Assumption: we often discuss politics and this domain has its own definite views.
But we are taught democracy, capitalism and liberal civil/women’s rights together comprise “freedom,” and that anything but freedom is “bad.” So what can we do? We shrug and watch the ongoing travesty, certain we cannot with these hands and these minds do anything to reverse the course toward total destruction. After all, this path to death runs parallel with “progress” and “freedom,” which are bringing us an enlightened time, free of wars and want — or is that too illusion? We wonder, and do nothing. There is nothing we can do …or is there?
Query: if our own regime was in power, what policies would it implement?
Parameter 1: be an essentially environmentalist regime.
Parameter 2: avoid extreme measures to attain radical goals.
Solution: create a radical social reconstruction of human self-image.
If this reconstruction were directly made policy, it would constitute an extreme measure. Citizen, understand you are a delusional primate or get tasered in the face. This is a breach of parameter 2. Instead, we would need policy change directed at the cause of human self-image today that undermines our naturalist and traditionalist goals.
For the individual, early in life we explain to them they are human beings, not beautiful butterflies. Just human. They are going to make big mistakes. The important part is not to find all sorts of ways to feel better after failure, but instead to learn. By learning, similar to evolution, error is weeded out so that what works prevails.
For groups, self-expression has been dumbed down to its simplest form. Where in the past, body art would symbolize real meaning, today piercings are personality accessories marketed everywhere like any other consumer product.
In the past, a high seas sailor might have gotten piercings or tattoos after completion of a particularly memorable journey that might have been harrowing or otherwise extraordinary.
Other body art might serve as a lifelong mark of affiliation with some organization. Branding might have been used to indicate those in society who have been marked for disdain like a criminal or slave.
Self-expression today is another effect of humanism taken to ludicrous extremes of meaningless fantasy: anyone can be anything as everything is now accessible and thus nothing has real value for us.
To summarize so far, if modern people are encouraged to seek comfort rather than improvement and everything has been dumbed down to products with price tags, but still have no meaningful value, we have much work ahead of us.
Mere non-intrusive, or seamless policy changes are not going to be enough.

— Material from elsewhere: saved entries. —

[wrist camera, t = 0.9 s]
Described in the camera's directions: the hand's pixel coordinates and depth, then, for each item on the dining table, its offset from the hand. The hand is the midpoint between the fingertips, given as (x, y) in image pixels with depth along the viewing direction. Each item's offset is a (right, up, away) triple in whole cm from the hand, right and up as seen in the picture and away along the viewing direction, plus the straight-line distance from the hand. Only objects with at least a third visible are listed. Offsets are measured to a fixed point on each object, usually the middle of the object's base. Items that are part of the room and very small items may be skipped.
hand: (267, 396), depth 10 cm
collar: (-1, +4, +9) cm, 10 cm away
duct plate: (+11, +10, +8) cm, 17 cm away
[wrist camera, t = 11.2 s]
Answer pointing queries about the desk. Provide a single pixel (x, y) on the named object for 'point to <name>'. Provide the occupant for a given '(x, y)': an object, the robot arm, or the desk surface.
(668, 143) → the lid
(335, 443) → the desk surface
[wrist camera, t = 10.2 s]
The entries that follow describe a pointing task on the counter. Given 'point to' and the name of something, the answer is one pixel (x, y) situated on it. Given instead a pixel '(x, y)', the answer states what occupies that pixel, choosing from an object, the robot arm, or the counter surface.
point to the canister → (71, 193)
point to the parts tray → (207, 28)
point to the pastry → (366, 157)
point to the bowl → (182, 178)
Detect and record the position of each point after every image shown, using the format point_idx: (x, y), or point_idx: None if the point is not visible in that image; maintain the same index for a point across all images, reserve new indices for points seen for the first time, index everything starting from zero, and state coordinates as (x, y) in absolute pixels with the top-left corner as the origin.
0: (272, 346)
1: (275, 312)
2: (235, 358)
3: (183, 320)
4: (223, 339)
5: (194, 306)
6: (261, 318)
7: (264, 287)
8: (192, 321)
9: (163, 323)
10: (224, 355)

Similarly, having every school kid take an ecology class or having a department of consumer affairs isn’t making a non-destructive population, the majority of whom care about the parts of the world that aren’t just pockets of their own social reality.
It is small wonder that a term as broadly allusive as humanism should be subject to a wide variety of applications. Of these (excepting the historical movement described above) there are three basic types: humanism as Classicism, humanism as referring to the modern concept of the humanities, and humanism as human-centredness.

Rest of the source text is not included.